*** Begin section ***
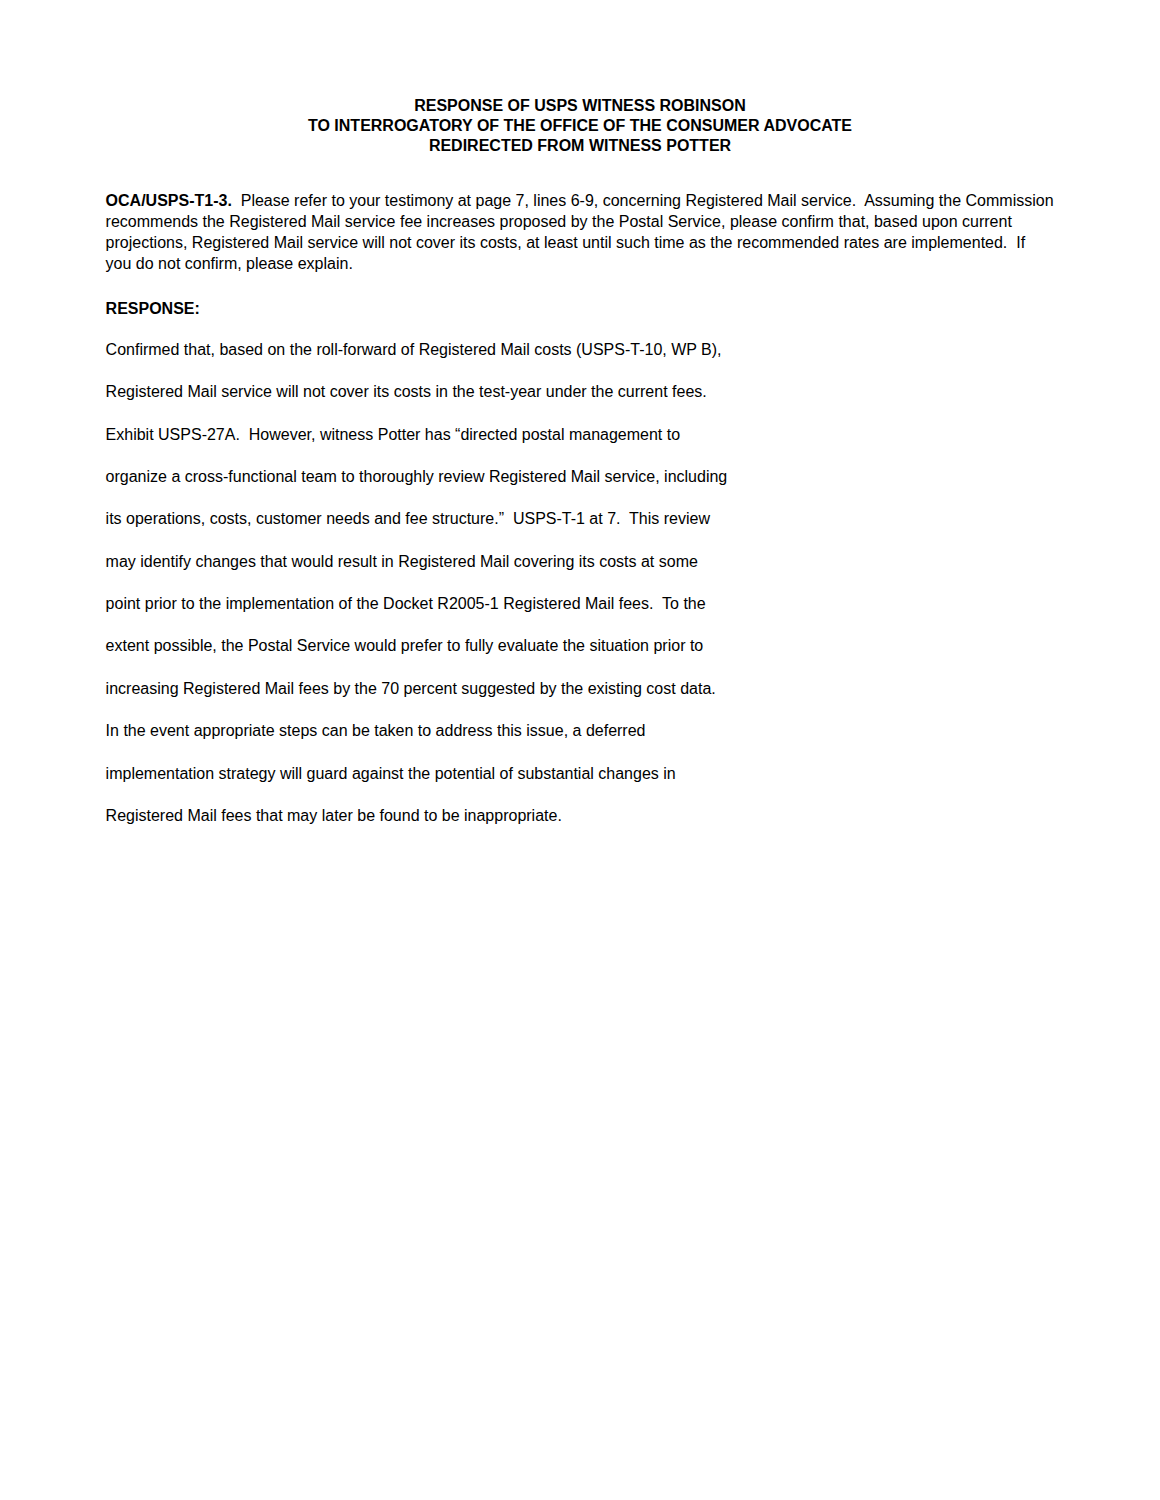RESPONSE OF USPS WITNESS ROBINSON
TO INTERROGATORY OF THE OFFICE OF THE CONSUMER ADVOCATE
REDIRECTED FROM WITNESS POTTER
OCA/USPS-T1-3. Please refer to your testimony at page 7, lines 6-9, concerning Registered Mail service. Assuming the Commission recommends the Registered Mail service fee increases proposed by the Postal Service, please confirm that, based upon current projections, Registered Mail service will not cover its costs, at least until such time as the recommended rates are implemented. If you do not confirm, please explain.
RESPONSE:
Confirmed that, based on the roll-forward of Registered Mail costs (USPS-T-10, WP B),
Registered Mail service will not cover its costs in the test-year under the current fees.
Exhibit USPS-27A. However, witness Potter has “directed postal management to
organize a cross-functional team to thoroughly review Registered Mail service, including
its operations, costs, customer needs and fee structure.” USPS-T-1 at 7. This review
may identify changes that would result in Registered Mail covering its costs at some
point prior to the implementation of the Docket R2005-1 Registered Mail fees. To the
extent possible, the Postal Service would prefer to fully evaluate the situation prior to
increasing Registered Mail fees by the 70 percent suggested by the existing cost data.
In the event appropriate steps can be taken to address this issue, a deferred
implementation strategy will guard against the potential of substantial changes in
Registered Mail fees that may later be found to be inappropriate.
*** End section ***
◆ Activity
The answer is the lines above between the line holding "Confirmed that, based" and the line holding "organize a cross-functional", inclusive, each written out exactly, and no others.

◆ Task response
Confirmed that, based on the roll-forward of Registered Mail costs (USPS-T-10, WP B),
Registered Mail service will not cover its costs in the test-year under the current fees.
Exhibit USPS-27A. However, witness Potter has “directed postal management to
organize a cross-functional team to thoroughly review Registered Mail service, including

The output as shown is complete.